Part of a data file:
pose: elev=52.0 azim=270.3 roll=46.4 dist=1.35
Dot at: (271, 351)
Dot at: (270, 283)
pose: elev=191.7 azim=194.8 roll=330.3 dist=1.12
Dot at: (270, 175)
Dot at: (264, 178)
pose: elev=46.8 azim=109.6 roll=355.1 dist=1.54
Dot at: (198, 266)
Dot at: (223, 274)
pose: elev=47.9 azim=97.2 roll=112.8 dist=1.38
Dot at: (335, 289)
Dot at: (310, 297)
--
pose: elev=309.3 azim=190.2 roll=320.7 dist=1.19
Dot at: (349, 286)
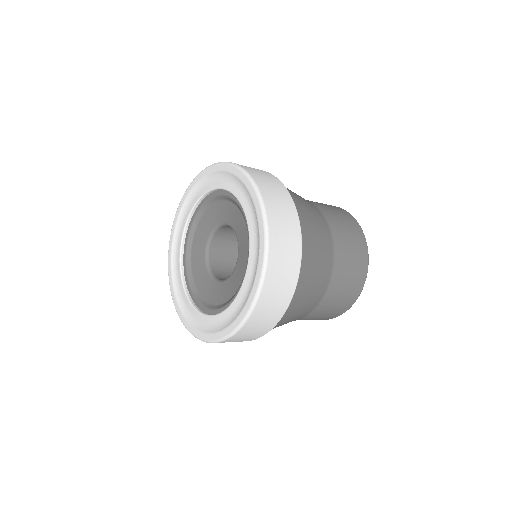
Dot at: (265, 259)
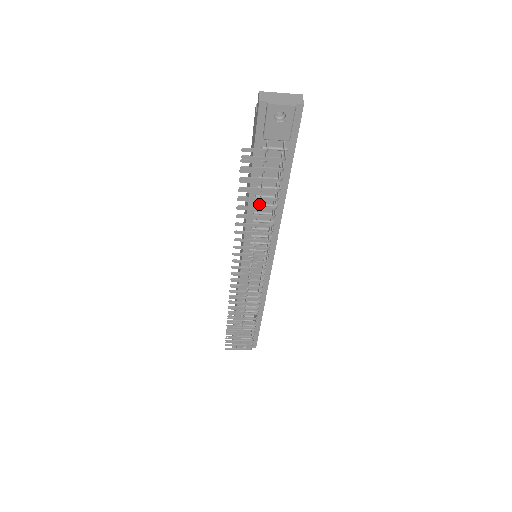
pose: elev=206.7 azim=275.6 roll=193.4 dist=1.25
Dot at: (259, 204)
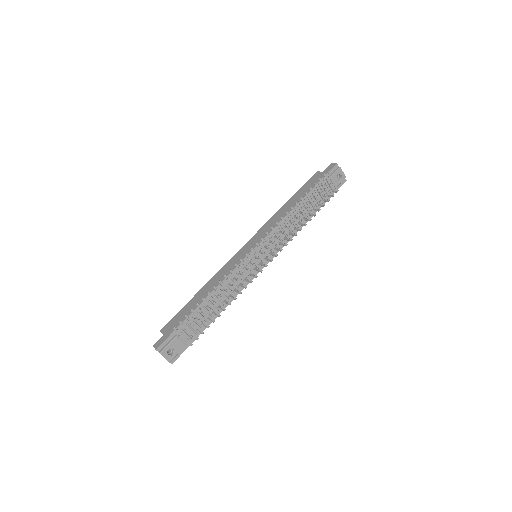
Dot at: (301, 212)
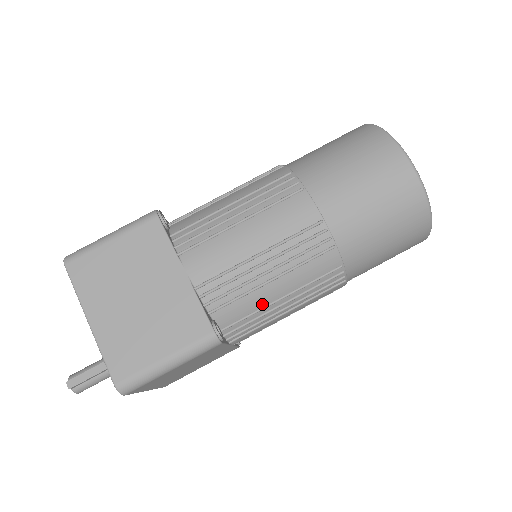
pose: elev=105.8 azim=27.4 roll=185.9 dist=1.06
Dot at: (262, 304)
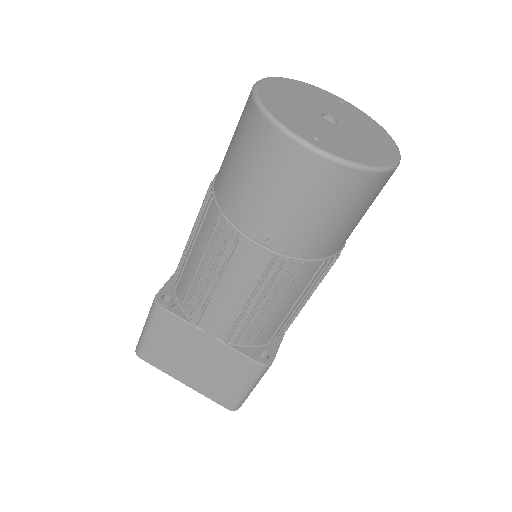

> GOAL
Pick out every line in the records above that contains the string "azim", and copy each one in full.

> WORKED SOLUTION
pose: elev=52.0 azim=270.3 roll=46.4 dist=1.35
pose: elev=191.7 azim=194.8 roll=330.3 dist=1.12
pose: elev=46.8 azim=109.6 roll=355.1 dist=1.54
pose: elev=47.9 azim=97.2 roll=112.8 dist=1.38
pose: elev=309.3 azim=190.2 roll=320.7 dist=1.19
pose: elev=206.7 azim=275.6 roll=193.4 dist=1.25
pose: elev=105.8 azim=27.4 roll=185.9 dist=1.06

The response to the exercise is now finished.